» AIM OF THE TASK: Give back an exact copy of the lines below, from the first through the line with "Rupe od čavala – u nama"; please stop there.

» TASK MATERIAL:

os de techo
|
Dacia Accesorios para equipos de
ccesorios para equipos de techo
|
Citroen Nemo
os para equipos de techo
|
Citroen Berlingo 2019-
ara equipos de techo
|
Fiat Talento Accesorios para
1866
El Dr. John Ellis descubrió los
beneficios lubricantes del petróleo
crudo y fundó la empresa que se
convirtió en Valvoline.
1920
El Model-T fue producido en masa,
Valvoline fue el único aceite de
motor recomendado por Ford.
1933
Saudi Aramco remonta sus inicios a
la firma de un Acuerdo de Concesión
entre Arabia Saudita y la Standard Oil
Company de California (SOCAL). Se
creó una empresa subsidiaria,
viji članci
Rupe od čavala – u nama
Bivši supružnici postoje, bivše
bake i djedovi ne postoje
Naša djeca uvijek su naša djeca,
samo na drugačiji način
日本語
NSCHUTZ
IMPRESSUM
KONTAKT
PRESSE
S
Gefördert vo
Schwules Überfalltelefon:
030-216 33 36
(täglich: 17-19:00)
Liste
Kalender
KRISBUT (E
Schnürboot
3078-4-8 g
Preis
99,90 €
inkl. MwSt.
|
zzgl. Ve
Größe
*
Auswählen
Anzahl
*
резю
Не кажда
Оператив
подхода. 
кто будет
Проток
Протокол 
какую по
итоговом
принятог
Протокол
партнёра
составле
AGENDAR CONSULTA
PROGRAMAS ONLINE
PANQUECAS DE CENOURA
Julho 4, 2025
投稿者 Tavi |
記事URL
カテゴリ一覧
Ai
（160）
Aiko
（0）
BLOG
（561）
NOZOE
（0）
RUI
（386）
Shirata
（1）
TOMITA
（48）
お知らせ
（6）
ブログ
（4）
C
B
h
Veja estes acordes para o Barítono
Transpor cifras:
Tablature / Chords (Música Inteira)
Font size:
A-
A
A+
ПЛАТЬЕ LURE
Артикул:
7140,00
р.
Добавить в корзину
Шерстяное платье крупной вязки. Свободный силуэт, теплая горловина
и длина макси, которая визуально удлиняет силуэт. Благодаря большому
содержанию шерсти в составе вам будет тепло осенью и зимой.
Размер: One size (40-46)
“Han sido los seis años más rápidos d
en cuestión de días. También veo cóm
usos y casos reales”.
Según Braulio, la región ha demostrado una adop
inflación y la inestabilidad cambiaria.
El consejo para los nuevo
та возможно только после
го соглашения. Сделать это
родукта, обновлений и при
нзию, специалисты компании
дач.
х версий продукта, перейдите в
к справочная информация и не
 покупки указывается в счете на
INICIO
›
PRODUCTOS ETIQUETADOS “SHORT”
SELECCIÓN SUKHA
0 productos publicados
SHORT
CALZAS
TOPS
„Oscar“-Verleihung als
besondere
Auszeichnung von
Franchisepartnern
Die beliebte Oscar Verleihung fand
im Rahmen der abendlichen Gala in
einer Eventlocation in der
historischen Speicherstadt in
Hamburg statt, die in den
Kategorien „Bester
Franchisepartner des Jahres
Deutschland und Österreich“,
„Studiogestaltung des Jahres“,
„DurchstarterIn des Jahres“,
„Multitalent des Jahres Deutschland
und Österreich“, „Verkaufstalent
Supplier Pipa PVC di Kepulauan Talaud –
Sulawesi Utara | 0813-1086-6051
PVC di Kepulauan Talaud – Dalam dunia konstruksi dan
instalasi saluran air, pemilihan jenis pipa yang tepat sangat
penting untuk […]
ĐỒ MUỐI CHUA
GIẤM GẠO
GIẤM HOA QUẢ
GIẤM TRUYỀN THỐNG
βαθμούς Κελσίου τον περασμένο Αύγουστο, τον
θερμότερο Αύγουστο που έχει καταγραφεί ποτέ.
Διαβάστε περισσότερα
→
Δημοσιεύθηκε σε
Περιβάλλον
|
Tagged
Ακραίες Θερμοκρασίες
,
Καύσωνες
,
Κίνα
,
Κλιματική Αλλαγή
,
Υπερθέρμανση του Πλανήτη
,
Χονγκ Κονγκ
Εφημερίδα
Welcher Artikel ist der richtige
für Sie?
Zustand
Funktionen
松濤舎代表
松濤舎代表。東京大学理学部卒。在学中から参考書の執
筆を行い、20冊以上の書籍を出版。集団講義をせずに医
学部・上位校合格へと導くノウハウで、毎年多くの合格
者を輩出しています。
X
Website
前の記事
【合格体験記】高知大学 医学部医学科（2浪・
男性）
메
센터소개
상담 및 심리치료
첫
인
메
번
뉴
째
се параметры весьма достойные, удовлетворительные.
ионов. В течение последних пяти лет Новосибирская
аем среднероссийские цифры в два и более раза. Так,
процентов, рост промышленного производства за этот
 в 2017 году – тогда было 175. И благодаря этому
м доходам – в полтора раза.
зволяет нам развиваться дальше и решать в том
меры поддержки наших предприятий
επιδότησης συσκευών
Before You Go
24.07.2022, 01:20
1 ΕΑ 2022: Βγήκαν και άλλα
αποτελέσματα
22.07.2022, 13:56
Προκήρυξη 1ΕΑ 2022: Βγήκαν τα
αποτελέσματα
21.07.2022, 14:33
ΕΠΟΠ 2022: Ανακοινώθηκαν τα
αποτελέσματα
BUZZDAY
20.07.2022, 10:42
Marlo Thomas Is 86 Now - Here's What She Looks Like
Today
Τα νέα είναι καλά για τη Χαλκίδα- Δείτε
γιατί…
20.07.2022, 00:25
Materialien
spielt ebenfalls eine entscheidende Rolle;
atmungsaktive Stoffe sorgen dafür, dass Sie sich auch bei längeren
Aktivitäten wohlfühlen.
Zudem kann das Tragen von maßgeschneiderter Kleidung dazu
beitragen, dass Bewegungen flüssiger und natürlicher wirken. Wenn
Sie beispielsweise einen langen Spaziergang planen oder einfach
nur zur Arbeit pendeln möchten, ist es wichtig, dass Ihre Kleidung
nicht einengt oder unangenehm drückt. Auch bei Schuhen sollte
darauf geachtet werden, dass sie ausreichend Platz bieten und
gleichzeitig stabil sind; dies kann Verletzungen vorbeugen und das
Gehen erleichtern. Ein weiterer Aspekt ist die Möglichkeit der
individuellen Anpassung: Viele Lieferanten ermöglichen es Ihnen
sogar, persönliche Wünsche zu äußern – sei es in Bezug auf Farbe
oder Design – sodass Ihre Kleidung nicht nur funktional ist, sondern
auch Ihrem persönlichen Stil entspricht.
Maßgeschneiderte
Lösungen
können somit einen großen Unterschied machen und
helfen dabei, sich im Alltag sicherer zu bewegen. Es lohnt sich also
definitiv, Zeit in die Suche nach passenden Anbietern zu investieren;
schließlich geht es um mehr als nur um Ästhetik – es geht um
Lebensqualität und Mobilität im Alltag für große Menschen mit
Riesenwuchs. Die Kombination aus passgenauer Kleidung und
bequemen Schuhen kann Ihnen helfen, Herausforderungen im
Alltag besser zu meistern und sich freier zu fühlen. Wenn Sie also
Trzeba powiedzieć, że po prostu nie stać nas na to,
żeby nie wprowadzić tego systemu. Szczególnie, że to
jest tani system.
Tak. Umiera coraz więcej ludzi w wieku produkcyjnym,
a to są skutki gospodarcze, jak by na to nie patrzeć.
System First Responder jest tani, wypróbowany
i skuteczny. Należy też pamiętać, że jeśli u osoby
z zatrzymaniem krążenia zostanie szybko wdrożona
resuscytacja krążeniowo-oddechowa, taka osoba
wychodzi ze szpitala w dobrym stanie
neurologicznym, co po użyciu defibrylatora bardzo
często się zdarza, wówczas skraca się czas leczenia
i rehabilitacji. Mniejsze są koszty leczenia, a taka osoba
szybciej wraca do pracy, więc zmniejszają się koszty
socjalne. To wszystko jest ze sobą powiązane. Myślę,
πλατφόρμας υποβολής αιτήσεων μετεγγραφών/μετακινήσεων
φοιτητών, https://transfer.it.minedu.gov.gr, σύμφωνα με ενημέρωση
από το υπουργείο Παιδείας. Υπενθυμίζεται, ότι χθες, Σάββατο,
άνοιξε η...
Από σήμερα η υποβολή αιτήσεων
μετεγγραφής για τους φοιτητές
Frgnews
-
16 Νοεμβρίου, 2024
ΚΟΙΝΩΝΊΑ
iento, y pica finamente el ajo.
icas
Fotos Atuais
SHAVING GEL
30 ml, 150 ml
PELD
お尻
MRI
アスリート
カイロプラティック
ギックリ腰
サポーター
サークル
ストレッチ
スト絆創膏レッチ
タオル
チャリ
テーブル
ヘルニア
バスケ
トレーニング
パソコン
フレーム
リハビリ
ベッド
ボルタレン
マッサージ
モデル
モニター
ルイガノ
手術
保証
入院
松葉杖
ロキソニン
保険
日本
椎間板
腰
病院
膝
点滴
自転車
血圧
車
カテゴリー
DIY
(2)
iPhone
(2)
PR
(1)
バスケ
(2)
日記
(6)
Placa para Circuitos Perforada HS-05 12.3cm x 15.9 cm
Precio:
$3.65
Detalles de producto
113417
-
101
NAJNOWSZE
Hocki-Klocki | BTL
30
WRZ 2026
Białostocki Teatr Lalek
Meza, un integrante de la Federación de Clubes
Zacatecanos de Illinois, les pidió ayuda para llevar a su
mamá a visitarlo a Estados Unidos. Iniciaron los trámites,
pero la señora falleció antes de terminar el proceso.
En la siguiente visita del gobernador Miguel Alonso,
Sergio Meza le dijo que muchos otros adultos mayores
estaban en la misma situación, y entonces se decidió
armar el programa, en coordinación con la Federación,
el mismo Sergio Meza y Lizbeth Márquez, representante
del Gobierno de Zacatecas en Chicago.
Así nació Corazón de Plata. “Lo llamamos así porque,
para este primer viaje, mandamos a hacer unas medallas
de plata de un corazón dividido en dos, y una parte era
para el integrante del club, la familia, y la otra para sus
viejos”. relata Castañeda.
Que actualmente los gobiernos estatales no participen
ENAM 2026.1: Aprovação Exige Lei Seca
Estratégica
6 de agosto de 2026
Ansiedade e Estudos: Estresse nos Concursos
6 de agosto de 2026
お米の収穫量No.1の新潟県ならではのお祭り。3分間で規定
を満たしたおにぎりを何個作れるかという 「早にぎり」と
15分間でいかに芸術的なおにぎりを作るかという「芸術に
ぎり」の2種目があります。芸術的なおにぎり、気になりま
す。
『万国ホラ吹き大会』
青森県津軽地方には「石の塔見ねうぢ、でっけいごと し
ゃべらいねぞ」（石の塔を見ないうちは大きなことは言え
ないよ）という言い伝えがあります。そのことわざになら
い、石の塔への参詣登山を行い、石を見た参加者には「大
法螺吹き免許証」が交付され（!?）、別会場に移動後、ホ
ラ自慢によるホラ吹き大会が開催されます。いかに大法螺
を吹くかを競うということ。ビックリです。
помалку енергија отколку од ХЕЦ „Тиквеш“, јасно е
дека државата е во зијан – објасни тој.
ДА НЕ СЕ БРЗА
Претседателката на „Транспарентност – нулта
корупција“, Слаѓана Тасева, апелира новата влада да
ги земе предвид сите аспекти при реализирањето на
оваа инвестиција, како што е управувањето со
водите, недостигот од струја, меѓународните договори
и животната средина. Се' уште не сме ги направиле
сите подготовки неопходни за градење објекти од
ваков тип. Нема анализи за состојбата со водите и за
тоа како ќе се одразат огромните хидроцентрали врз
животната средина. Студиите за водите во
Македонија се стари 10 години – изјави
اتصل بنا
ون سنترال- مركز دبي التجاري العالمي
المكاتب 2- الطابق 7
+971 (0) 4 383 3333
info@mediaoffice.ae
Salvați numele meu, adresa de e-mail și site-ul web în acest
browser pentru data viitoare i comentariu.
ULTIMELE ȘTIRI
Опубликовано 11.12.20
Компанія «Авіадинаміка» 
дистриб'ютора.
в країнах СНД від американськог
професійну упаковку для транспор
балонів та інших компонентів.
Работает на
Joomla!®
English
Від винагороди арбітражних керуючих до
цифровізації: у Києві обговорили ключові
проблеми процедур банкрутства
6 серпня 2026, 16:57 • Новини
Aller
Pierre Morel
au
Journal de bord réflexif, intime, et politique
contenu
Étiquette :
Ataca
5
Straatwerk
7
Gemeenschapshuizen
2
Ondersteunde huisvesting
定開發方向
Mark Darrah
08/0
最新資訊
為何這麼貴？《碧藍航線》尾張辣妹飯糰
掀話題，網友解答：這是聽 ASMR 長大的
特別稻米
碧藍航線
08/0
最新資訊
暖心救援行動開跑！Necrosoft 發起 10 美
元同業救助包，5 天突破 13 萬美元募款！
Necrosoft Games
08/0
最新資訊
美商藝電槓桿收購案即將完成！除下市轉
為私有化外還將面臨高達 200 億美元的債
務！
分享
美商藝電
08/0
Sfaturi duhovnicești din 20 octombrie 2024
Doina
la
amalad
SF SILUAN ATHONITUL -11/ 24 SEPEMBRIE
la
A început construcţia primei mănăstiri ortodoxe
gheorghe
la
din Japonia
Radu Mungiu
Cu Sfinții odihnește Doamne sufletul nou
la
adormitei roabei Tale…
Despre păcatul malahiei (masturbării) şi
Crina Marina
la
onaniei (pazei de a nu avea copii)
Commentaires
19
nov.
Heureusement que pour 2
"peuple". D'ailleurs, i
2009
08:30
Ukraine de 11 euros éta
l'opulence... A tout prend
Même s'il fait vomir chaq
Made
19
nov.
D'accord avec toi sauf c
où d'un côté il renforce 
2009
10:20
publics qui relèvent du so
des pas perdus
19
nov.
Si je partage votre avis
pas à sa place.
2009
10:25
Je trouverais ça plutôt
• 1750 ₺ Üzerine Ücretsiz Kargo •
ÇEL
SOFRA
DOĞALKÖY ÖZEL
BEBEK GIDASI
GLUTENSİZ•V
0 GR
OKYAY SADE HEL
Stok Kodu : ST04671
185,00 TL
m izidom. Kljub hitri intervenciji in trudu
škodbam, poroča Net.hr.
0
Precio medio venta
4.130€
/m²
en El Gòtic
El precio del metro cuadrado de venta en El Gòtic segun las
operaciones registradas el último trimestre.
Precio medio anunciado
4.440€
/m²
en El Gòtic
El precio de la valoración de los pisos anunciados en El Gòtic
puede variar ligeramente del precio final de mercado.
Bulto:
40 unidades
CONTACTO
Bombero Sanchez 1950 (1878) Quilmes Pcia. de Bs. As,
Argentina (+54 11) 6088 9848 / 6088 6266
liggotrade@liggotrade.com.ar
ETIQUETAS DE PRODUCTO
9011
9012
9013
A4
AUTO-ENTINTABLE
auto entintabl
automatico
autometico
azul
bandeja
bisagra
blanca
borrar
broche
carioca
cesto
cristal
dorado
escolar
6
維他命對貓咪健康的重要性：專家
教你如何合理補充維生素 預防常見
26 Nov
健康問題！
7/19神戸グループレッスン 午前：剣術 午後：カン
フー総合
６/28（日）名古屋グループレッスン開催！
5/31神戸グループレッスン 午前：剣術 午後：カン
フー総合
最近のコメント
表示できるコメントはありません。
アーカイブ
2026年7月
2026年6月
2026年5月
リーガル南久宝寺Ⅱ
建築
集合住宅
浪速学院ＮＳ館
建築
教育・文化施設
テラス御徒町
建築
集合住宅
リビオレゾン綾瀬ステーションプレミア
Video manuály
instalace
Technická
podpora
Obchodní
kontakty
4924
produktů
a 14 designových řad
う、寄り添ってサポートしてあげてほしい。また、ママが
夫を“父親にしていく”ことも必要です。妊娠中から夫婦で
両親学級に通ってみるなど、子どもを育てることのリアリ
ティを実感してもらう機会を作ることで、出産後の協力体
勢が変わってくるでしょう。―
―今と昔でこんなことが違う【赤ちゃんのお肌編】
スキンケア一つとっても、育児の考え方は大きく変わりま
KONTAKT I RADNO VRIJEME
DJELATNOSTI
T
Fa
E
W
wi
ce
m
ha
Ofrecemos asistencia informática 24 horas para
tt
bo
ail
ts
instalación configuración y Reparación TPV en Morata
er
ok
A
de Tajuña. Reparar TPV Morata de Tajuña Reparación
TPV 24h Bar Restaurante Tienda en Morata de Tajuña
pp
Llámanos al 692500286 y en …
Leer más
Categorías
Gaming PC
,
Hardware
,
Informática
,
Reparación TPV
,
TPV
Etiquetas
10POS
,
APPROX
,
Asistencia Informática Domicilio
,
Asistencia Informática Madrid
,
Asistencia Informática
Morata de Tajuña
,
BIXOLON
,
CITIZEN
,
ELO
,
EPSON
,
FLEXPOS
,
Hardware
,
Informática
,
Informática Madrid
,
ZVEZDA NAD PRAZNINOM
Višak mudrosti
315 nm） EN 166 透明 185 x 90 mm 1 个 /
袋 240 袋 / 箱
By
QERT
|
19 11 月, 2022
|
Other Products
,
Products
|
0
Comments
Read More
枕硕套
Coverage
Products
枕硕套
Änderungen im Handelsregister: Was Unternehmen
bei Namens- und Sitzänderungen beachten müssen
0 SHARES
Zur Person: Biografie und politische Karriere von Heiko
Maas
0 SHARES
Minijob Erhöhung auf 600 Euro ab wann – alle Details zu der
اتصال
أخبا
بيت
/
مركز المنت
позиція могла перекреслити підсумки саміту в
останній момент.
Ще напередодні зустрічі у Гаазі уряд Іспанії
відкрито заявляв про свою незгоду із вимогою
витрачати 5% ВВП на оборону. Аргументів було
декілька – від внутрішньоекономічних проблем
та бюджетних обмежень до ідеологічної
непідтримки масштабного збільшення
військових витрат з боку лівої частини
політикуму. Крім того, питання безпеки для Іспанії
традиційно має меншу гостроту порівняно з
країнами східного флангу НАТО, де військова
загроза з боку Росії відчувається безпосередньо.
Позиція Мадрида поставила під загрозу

» SOLUTION FOR THIS TASK:
os de techo
|
Dacia Accesorios para equipos de
ccesorios para equipos de techo
|
Citroen Nemo
os para equipos de techo
|
Citroen Berlingo 2019-
ara equipos de techo
|
Fiat Talento Accesorios para
1866
El Dr. John Ellis descubrió los
beneficios lubricantes del petróleo
crudo y fundó la empresa que se
convirtió en Valvoline.
1920
El Model-T fue producido en masa,
Valvoline fue el único aceite de
motor recomendado por Ford.
1933
Saudi Aramco remonta sus inicios a
la firma de un Acuerdo de Concesión
entre Arabia Saudita y la Standard Oil
Company de California (SOCAL). Se
creó una empresa subsidiaria,
viji članci
Rupe od čavala – u nama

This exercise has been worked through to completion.